■ Dataset extract ■
# # #

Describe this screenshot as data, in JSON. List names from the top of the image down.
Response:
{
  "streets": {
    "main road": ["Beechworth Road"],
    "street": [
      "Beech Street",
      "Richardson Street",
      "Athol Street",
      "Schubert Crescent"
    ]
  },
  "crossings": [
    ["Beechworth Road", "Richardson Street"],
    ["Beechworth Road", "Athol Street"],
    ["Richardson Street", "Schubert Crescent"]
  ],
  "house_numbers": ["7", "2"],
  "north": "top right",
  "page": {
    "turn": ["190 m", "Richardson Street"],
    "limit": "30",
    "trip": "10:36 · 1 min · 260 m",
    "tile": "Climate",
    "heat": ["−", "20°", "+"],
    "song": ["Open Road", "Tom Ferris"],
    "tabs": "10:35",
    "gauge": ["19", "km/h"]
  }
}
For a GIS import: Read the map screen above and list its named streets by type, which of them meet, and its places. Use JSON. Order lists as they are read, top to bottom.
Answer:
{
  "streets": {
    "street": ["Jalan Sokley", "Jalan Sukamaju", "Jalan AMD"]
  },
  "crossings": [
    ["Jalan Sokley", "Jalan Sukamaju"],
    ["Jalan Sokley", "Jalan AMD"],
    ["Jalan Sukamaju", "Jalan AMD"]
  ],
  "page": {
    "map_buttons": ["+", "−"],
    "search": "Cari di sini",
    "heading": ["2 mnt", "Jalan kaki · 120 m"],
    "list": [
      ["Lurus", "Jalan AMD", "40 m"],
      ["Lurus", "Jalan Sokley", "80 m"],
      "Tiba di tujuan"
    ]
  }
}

# # #

From the first line to the last, give the data again exactly.

Describe this screenshot as data, in JSON. List names from the top of the image down.
Response:
{
  "streets": {
    "main road": ["Beechworth Road"],
    "street": [
      "Beech Street",
      "Richardson Street",
      "Athol Street",
      "Schubert Crescent"
    ]
  },
  "crossings": [
    ["Beechworth Road", "Richardson Street"],
    ["Beechworth Road", "Athol Street"],
    ["Richardson Street", "Schubert Crescent"]
  ],
  "house_numbers": ["7", "2"],
  "north": "top right",
  "page": {
    "turn": ["190 m", "Richardson Street"],
    "limit": "30",
    "trip": "10:36 · 1 min · 260 m",
    "tile": "Climate",
    "heat": ["−", "20°", "+"],
    "song": ["Open Road", "Tom Ferris"],
    "tabs": "10:35",
    "gauge": ["19", "km/h"]
  }
}
For a GIS import: Read the map screen above and list its named streets by type, which of them meet, and its places. Use JSON. Order lists as they are read, top to bottom.
Answer:
{
  "streets": {
    "street": ["Jalan Sokley", "Jalan Sukamaju", "Jalan AMD"]
  },
  "crossings": [
    ["Jalan Sokley", "Jalan Sukamaju"],
    ["Jalan Sokley", "Jalan AMD"],
    ["Jalan Sukamaju", "Jalan AMD"]
  ],
  "page": {
    "map_buttons": ["+", "−"],
    "search": "Cari di sini",
    "heading": ["2 mnt", "Jalan kaki · 120 m"],
    "list": [
      ["Lurus", "Jalan AMD", "40 m"],
      ["Lurus", "Jalan Sokley", "80 m"],
      "Tiba di tujuan"
    ]
  }
}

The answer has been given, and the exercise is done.